OECD Ratifies Global 15% Digital Tax Rate, Aims For 2023 Implementation

The OECD finalized an earlier agreement that would impose a 15% tax on companies operating in 136 member nations.

OECD Ratifies Global 15% Digital Tax Rate, Aims For 2023 Implementation
US Treasury Secretary Janet Yellen.

WASHINGTON, October 11, 2021 – The Organization for Economic Cooperation and Development on Friday finalized an agreement to levy a 15 percent tax rate on digital multinational businesses, like Amazon, Apple, Google, and Facebook, starting in 2023.

The ratification of the tax rate comes after years of negotiations and after individual countries have proposed their own tax systems to keep up with internet businesses that have long skirted the tax of laws of nations they operate in because they don’t necessarily have a physical connection inside those borders. The Liberal Party in Canada, for example, had proposed a 3 percent tax on revenues obtained inside the country, while Britain, France, Italy, and Spain had been contemplating digital sales taxes on their own.

The 15 percent tax rate has been signed by 136 member nations, all OECD and G20 countries, out of 140 states (Kenya, Nigeria, Sri Lanka, and Pakistan did not join) and finalizes a July political agreement to reform international tax rules.
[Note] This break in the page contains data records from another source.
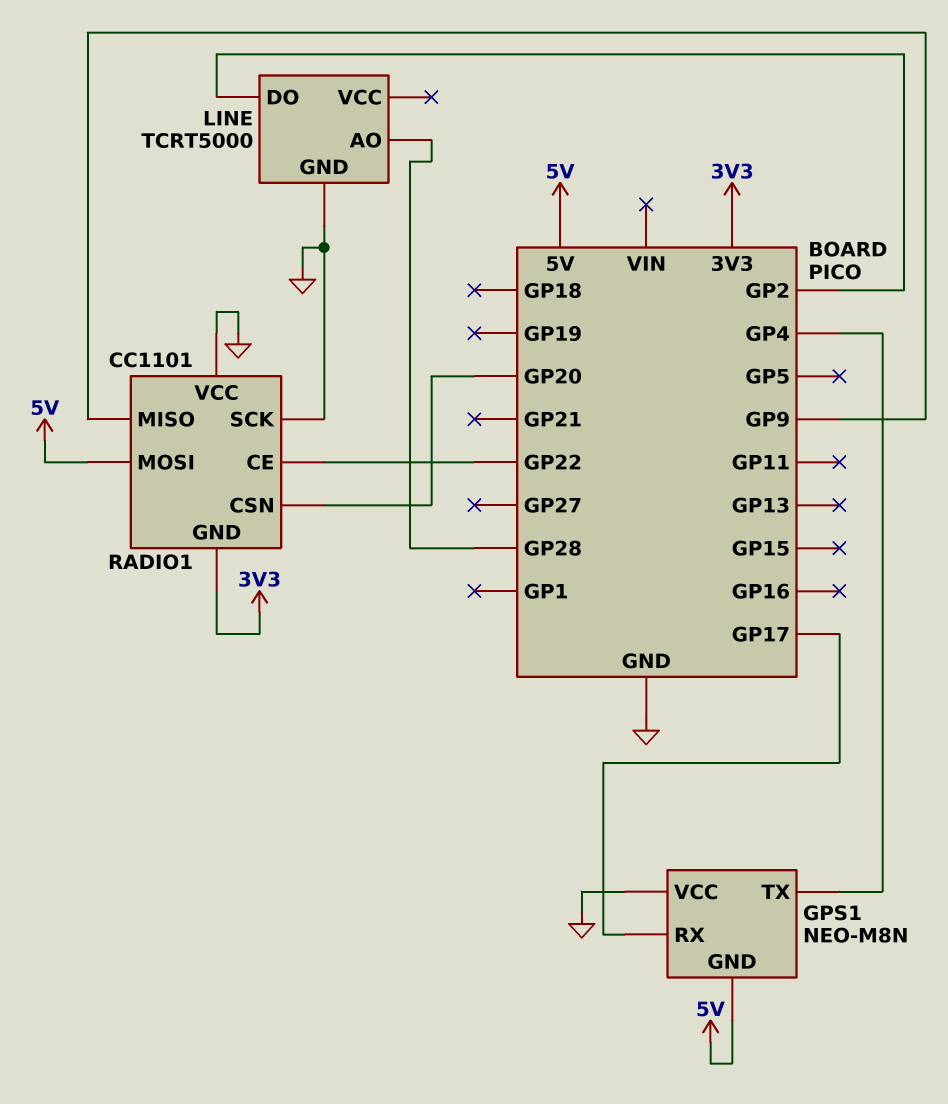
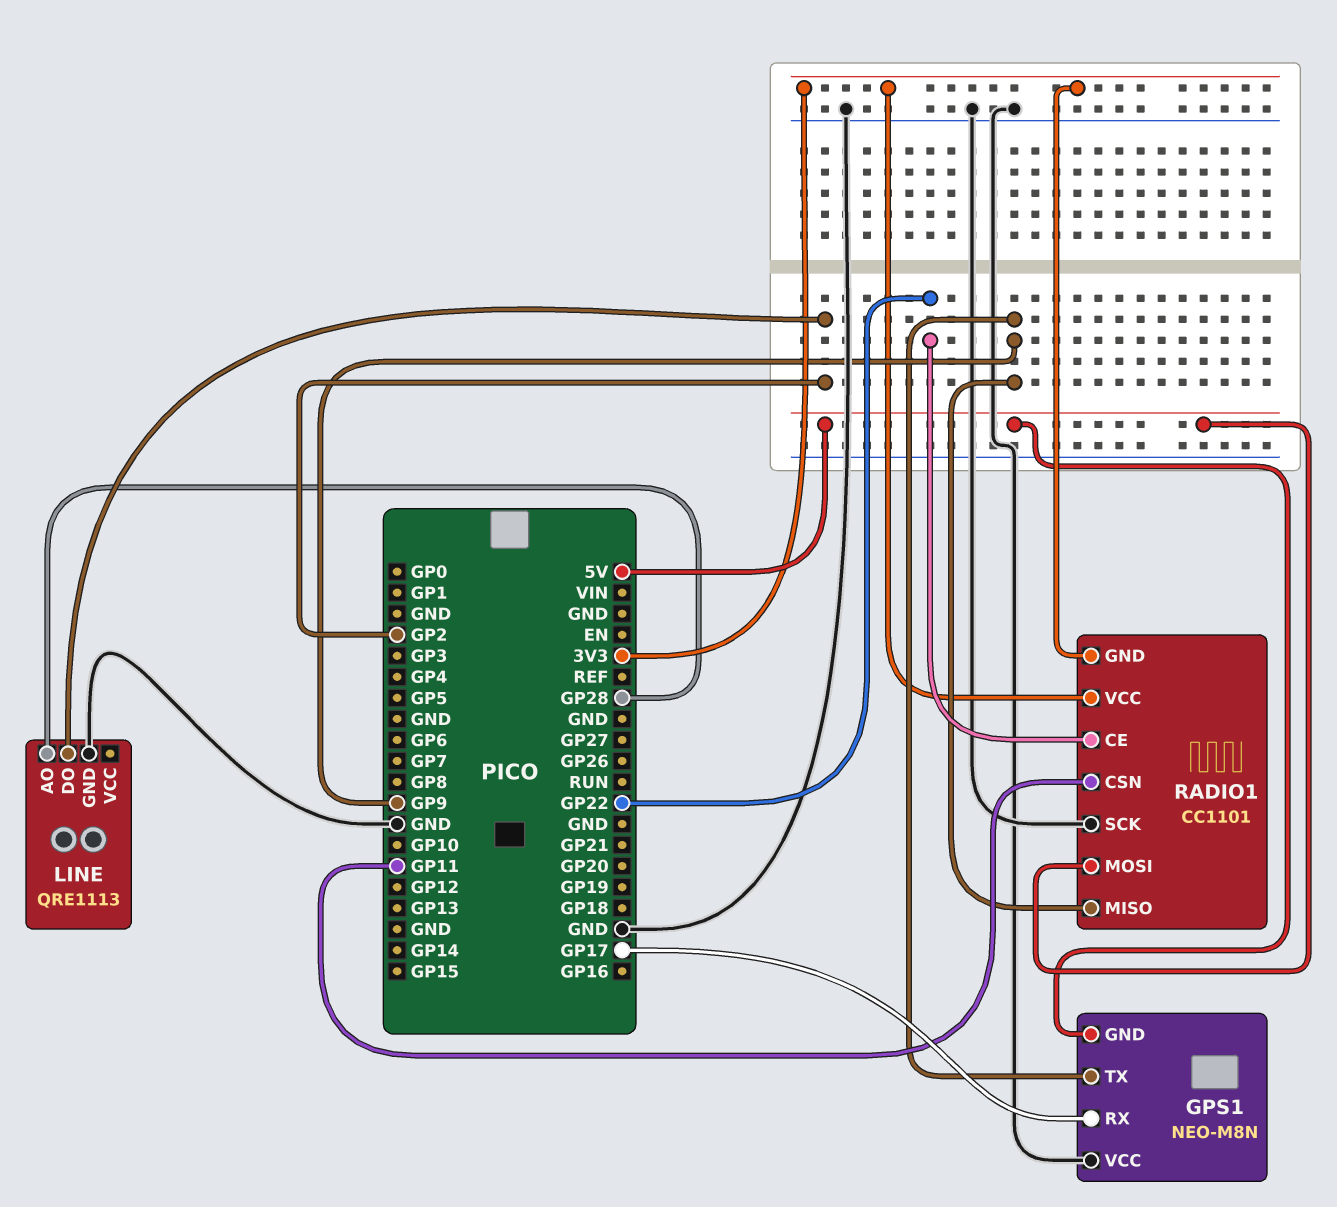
GPS1 pin TX: GP4 -> GP9
LINE: TCRT5000 -> QRE1113
RADIO1 pin CSN: GP20 -> GP11
RADIO1 pin VCC: GND -> 3V3

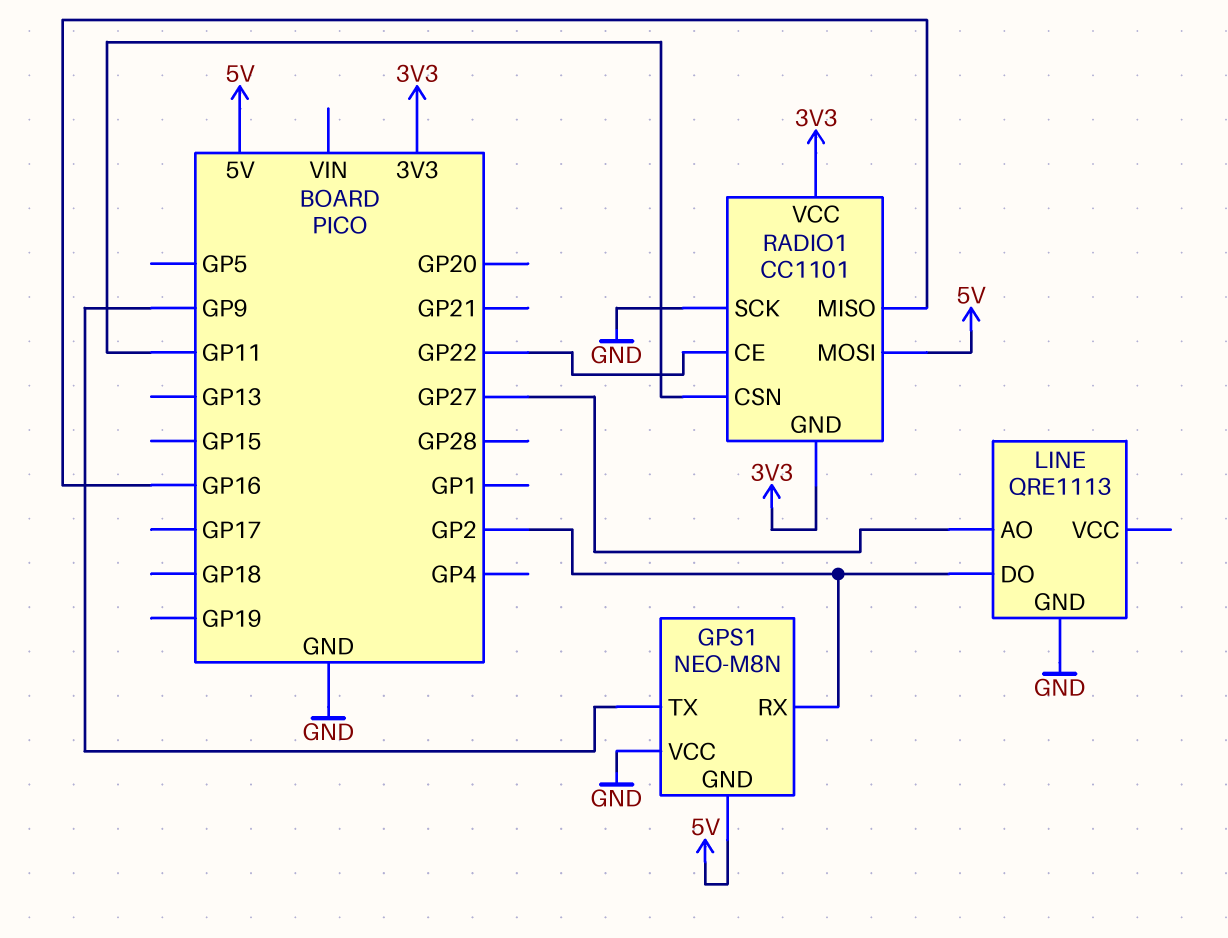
GPS1 pin RX: GP17 -> GP2
LINE pin AO: GP28 -> GP27
RADIO1 pin MISO: GP9 -> GP16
The United States had proposed the 15 percent global corporate tax rate earlier this year.

Hungary and Ireland, the latter of which is a corporate tax haven for companies like Apple and Google, were two of the last holdouts. Hungary agreed to join Friday after they were guaranteed a ten-year rollout period for the regulation, and Ireland agreed Thursday after guarantees that the rate would not be subsequently increased.

The new tax rate is expected to generate US $150 billion annually for the countries involved and targets companies with revenues of over 750 million Euros. “The global minimum tax agreement does not seek to eliminate tax competition, but puts multilaterally agreed limitations on it,” the OECD said, adding the tax will not only stabilize the international tax system but also provide companies with more certainty as to their obligations.
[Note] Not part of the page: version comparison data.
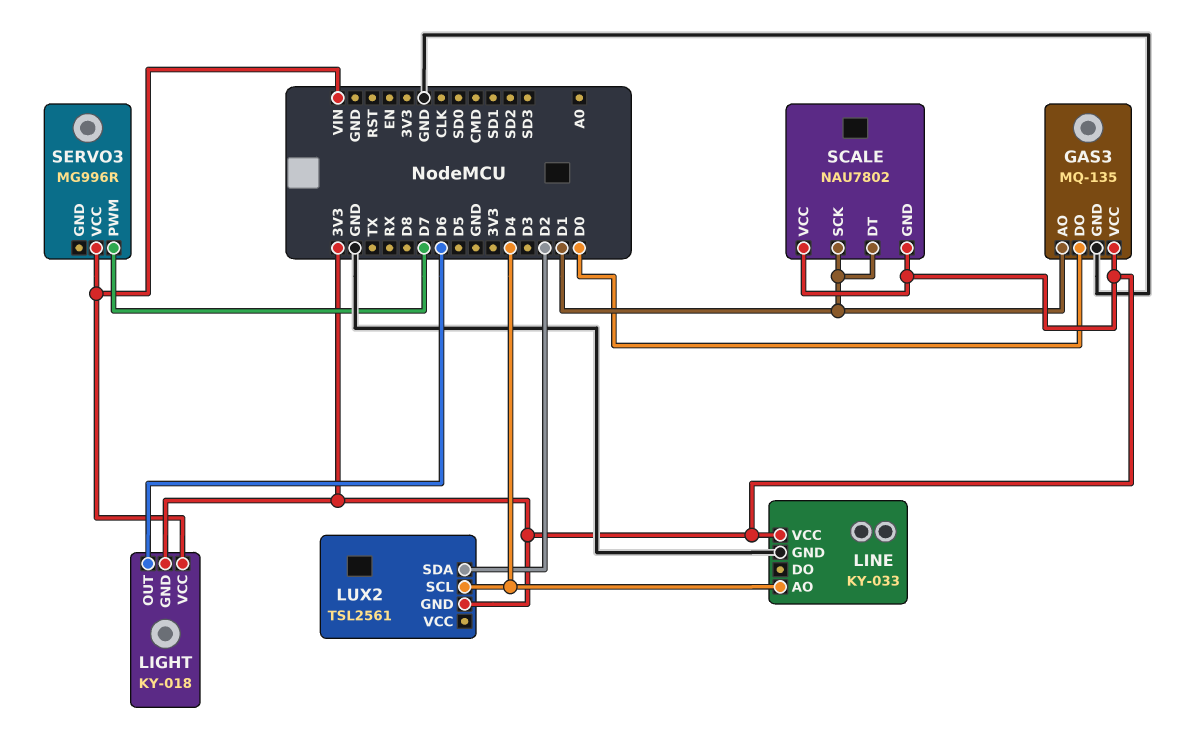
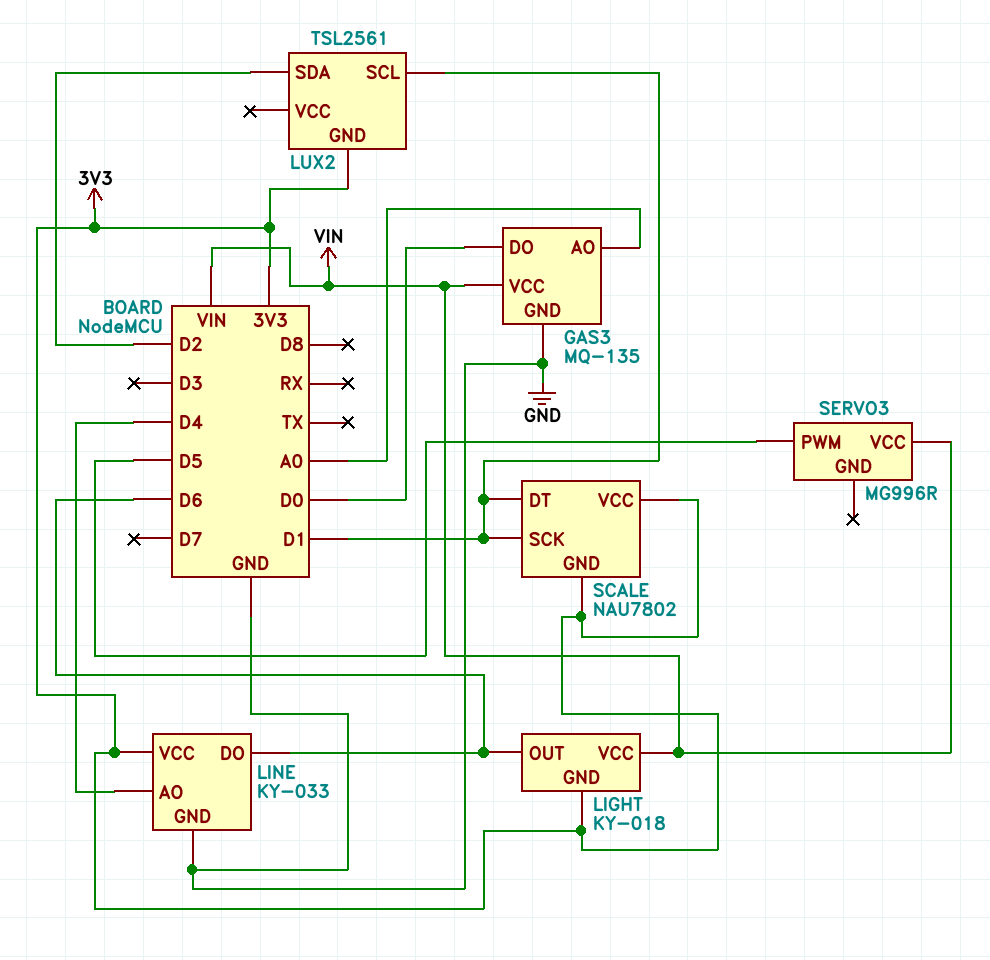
GAS3 pin AO: D1 -> A0
GAS3 pin VCC: 3V3 -> VIN
LINE pin DO: none -> D6
LUX2 pin SCL: D4 -> D1
SERVO3 pin PWM: D7 -> D5

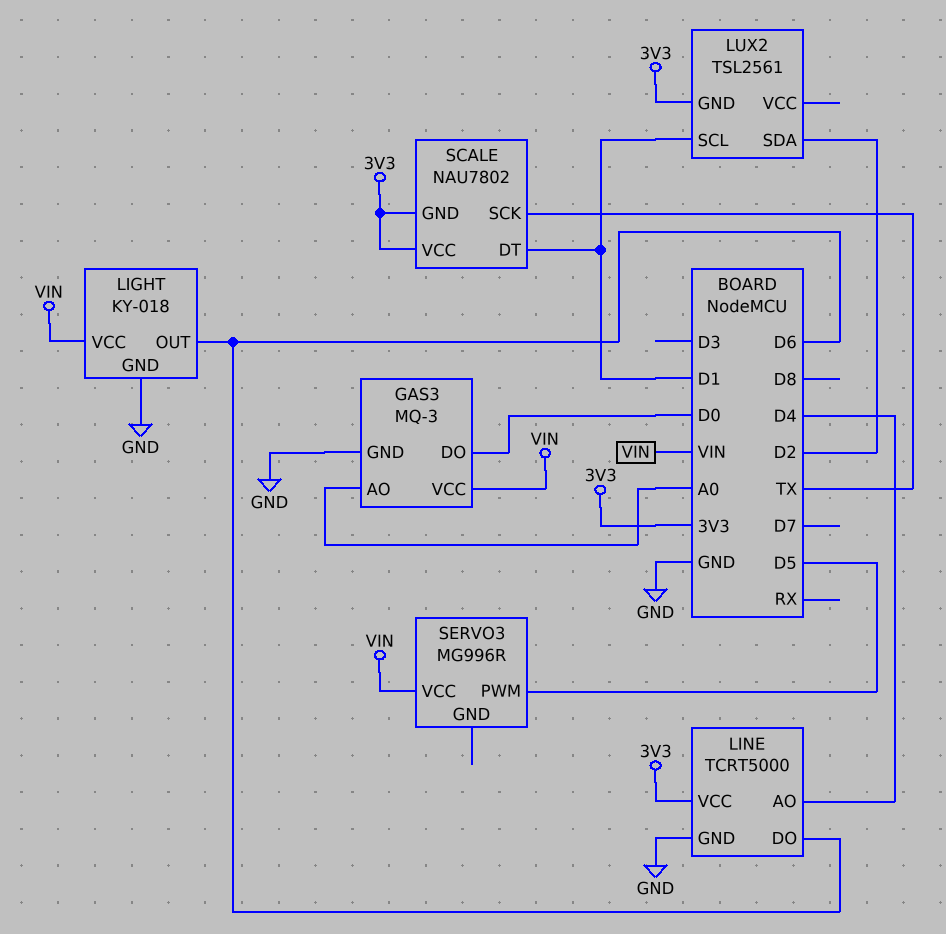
GAS3: MQ-135 -> MQ-3
LIGHT pin GND: 3V3 -> GND
LINE: KY-033 -> TCRT5000
SCALE pin SCK: D1 -> TX

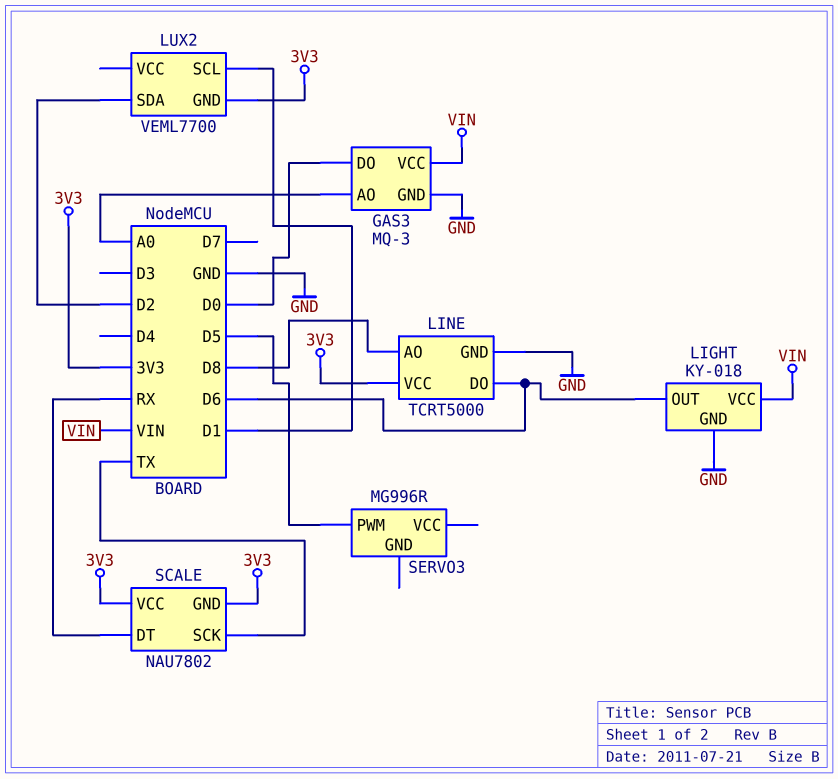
LINE pin AO: D4 -> D8
LUX2: TSL2561 -> VEML7700
SCALE pin DT: D1 -> RX
SERVO3 pin VCC: VIN -> none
The regulation would be the first foundational cross-border corporate tax rate regulatory change in over a century. Some are skeptical of President Joe Biden’s and Congress’s ability to ratify the agreement. The OECD hopes to sign a multilateral convention by 2022 and implement the reform by 2023.

The final agreement will be delivered to the G20 finance ministers meeting in Washington D.C. on Wednesday, then it will be charted off to the G20 Leaders’ Summit in Rome at the end of this month, according to a OECD press release.

The United States was in a bit of a defensive pattern under former President Donald Trump, after the country made tariff threats if the European nations, particularly France, decided to tax its big homegrown corporations.

French Finance Minister Bruno Le Maire said that the agreement, “opens the path to a true fiscal revolution.” US Treasury Secretary Janet Yellen said that the OECD has “decided to end the race to the bottom on corporate taxation,” referring to the practice of attracting large companies to headquarter in one’s country through purposefully incentivized lower tax rates.